Over the thirteen months of his illness, Billy fought like a brave little warrior.  At one point as he neared the end of his life, he said he didn’t know it was so easy to lose a life.   Billy’s little body was simply giving out.  His doctors and my parents agreed that nothing more could be done.  It didn’t make sense to continue the barrage of medications he was taking; he was administered morphine instead to relieve the pain and help him through his last days.   Billy wasn’t expected to live much longer than a week.  I think he knew he was nearing his end.  Our parents wanted to make this a special time for him and for our family.  He was a feisty little boy with a big heart, and they wanted to bring him home.  Billy’s caregivers had grown to love him, and though they are trained to deal with disease and death every day, they were deeply saddened to witness his dying.  Nothing more could be done to save him.  I am grateful to those caregivers for devoting their lives to helping our family, to helping families like mine who suffer through the terminal illness and death of a loved one.  They give us strength and guidance, and they hold us when we grieve and mourn.

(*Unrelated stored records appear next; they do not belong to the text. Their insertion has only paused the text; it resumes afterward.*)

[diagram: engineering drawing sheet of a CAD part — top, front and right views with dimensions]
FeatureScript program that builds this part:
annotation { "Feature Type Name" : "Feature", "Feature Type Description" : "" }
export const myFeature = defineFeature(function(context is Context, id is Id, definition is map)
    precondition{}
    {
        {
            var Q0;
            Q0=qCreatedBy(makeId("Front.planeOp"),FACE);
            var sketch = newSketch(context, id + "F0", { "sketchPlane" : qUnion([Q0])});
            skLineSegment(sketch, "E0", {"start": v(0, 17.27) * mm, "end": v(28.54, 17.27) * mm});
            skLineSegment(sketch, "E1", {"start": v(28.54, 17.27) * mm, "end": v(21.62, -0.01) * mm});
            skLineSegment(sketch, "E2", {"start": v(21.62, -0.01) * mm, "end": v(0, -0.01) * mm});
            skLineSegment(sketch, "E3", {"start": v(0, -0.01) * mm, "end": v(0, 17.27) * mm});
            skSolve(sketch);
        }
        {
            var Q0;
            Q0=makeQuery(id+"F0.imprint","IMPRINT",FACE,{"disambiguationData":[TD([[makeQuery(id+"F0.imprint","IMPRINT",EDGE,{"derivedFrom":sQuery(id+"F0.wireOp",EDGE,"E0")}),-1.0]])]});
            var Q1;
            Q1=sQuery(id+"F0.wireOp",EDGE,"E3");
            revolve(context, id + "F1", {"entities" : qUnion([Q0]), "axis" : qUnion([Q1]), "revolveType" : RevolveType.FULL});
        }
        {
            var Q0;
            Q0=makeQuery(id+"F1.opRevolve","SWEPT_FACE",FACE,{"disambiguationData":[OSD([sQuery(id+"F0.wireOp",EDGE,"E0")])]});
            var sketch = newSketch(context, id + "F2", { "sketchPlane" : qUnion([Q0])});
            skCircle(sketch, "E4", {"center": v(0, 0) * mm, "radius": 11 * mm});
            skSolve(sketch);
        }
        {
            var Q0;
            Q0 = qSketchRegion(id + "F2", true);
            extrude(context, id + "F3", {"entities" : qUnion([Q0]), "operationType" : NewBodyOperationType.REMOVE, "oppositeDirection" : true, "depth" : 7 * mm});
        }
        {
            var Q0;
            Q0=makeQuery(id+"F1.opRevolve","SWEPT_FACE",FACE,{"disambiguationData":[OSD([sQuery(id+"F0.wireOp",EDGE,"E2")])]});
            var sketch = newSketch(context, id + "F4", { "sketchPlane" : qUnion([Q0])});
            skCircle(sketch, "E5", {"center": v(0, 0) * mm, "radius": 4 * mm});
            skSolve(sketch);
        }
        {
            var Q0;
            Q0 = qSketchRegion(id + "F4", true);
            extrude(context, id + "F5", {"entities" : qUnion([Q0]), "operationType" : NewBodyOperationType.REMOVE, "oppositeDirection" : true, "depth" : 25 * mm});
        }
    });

It has been forty-six years since Billy’s last Christmas.  Often, I ask myself why I still feel that gloomy little cloud over my head during the holiday season.  Billy’s death was so long ago, but no matter how hard I try to shake off the sadness, it’s still there.  For me, it’s more than grieving the anniversary of a loved-one’s death.  Of course, I mourn deeply the loss of my little brother.  He would be fifty-six years old now.  I miss having known him.  I wonder what he would be like, who he would have married, if he would have had children.  I wonder what he would have done for a living, if he would have loved music or the arts or hunting or flying.  There is something far more profound that I am saddened by, though.  My brother’s illness and death was the beginning of the eventual demise of my family.  My family did not survive this loss.  My parents relied heavily on alcohol to mask their pain, and they eventually divorced.  My older brother killed himself through extreme alcohol abuse and drug addiction; I believe he suffered survivor’s guilt.  I turned to religion and joined a religious cult, hiding from my family and from society for almost a decade.  My younger brother dangerously started down a wayward path, but luckily caught himself.  My younger sister, who was conceived a year after Billy died, was born into a shattered and broken family and grew up alone with a heartbroken mother.

I will never forget that Christmas Day.  My young parents did the best they could and tried hard to create a Merry Christmas for all of us.  My brothers and I romped and played with our new toys and  gifts, fighting and bickering as we normally did.  Billy was brave; he intuitively knew he was dying, yet his excitement and joy filled the air.  He couldn’t participate in most of our crazy antics, but he loved watching us.  We did somersaults and cartwheels in the living room, driving our parents crazy, and we sang and danced for Billy while he sat on the couch and laughed at our silliness.  He watched us with smiling, soulful eyes because he was so happy to be home with us.  My every Christmas is touched with memories of our last Christmas with Billy whose gift was his presence, his love, and his joy.  I write this in memory of my brave little brother.